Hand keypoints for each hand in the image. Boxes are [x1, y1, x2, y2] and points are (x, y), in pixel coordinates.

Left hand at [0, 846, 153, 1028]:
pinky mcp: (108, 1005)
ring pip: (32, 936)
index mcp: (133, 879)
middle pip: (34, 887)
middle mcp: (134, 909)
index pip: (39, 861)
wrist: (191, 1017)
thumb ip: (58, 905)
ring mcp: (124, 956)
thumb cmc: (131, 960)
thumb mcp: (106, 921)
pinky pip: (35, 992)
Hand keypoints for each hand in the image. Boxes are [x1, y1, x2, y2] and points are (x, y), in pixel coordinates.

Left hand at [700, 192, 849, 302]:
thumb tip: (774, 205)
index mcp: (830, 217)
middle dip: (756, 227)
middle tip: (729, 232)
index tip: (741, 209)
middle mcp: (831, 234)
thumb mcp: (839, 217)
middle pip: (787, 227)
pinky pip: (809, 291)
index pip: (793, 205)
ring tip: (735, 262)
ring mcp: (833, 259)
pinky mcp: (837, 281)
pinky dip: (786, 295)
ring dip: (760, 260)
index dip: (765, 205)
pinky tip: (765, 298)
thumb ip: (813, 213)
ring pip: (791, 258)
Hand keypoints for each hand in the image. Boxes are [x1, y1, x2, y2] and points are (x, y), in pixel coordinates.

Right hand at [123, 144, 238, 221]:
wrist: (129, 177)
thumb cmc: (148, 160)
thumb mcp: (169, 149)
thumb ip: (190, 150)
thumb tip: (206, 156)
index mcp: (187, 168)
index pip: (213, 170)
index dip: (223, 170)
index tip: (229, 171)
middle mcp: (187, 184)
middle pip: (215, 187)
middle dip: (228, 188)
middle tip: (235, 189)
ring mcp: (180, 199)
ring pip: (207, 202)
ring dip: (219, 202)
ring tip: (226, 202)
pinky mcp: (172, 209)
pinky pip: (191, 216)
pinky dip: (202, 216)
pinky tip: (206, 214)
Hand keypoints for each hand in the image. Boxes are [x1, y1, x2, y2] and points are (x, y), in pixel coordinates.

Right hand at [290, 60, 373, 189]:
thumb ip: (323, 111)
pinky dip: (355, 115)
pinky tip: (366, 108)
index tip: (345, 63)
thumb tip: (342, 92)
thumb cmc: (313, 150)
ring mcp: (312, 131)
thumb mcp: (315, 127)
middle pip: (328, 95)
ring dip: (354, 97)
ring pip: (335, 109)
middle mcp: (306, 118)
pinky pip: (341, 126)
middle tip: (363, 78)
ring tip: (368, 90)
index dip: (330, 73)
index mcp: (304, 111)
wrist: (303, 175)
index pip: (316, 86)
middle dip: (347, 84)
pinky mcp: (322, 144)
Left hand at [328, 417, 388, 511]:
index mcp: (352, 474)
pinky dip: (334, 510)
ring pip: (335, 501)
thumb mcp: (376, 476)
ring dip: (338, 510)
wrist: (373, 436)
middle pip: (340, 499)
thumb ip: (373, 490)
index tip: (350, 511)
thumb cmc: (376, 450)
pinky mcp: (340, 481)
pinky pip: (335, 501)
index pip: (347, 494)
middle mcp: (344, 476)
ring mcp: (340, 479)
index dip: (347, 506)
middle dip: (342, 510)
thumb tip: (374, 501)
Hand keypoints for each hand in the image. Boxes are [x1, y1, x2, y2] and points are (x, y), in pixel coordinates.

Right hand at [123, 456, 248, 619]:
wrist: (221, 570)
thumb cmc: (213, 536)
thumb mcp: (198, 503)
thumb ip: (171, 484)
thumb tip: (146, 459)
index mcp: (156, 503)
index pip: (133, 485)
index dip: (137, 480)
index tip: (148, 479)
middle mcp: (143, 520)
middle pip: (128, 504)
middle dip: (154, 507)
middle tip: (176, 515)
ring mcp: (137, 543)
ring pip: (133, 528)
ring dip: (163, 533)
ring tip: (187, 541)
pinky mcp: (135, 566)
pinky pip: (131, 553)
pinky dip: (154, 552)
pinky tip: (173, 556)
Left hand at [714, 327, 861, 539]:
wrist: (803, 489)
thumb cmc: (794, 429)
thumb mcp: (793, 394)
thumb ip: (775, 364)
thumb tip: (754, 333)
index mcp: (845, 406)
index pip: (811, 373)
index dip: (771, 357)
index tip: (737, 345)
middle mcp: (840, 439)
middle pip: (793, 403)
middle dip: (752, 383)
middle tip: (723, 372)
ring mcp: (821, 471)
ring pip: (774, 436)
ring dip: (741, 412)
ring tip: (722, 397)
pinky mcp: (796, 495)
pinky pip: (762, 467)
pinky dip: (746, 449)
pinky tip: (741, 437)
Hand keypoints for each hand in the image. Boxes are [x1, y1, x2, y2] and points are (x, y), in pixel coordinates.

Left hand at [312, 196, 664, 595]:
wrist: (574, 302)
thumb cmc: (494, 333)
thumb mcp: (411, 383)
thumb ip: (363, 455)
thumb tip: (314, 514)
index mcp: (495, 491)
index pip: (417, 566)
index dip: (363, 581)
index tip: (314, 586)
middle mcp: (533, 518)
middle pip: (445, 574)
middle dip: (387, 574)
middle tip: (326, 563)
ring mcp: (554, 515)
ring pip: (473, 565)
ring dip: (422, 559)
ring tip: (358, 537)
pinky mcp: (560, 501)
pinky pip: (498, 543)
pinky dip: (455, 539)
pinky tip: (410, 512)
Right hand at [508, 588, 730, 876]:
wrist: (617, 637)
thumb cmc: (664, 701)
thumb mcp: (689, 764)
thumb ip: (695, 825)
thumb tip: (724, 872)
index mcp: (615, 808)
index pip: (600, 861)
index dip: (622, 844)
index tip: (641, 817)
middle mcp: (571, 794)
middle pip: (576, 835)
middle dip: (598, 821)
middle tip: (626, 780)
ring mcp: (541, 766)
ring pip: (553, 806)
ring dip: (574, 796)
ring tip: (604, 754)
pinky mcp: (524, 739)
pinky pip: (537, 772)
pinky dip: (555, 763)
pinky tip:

______

Work instructions: Please reply with an exact copy of the lines above, starting at the first and ending at the line that holds "index dip: (223, 170)".

Solution for this task:
Hand keypoints for each hand in the image. Boxes are [x1, y1, x2, y2] and points are (x, y), in pixel coordinates.

Left hand at [0, 846, 153, 1028]:
pinky mcp: (108, 1005)
ring pip: (32, 936)
index mcp: (133, 879)
middle pip: (34, 887)
middle mcp: (134, 909)
index pip: (39, 861)
wrist: (191, 1017)
thumb ip: (58, 905)
ring mcp: (124, 956)
thumb cmc: (131, 960)
thumb mcp: (106, 921)
pinky pip: (35, 992)
Hand keypoints for each hand in the image. Boxes are [x1, y1, x2, y2] and points are (x, y), in pixel coordinates.

Left hand at [700, 192, 849, 302]:
thumb tip: (774, 205)
index mcp: (830, 217)
middle dip: (756, 227)
middle tip: (729, 232)
index tip: (741, 209)
middle mcp: (831, 234)
thumb mcp: (839, 217)
middle pip: (787, 227)
pinky pip: (809, 291)
index pip: (793, 205)
ring tip: (735, 262)
ring mcp: (833, 259)
pinky mcp: (837, 281)
pinky dip: (786, 295)
ring dip: (760, 260)
index dip: (765, 205)
pinky tip: (765, 298)
thumb ip: (813, 213)
ring pip: (791, 258)
Hand keypoints for each hand in the image. Boxes are [x1, y1, x2, y2] and points are (x, y), in pixel coordinates.

Right hand at [123, 144, 238, 221]:
wrist: (129, 177)
thumb cmc: (148, 160)
thumb mcp: (169, 149)
thumb ip: (190, 150)
thumb tip: (206, 156)
index mcp: (187, 168)
index pip: (213, 170)
index dip: (223, 170)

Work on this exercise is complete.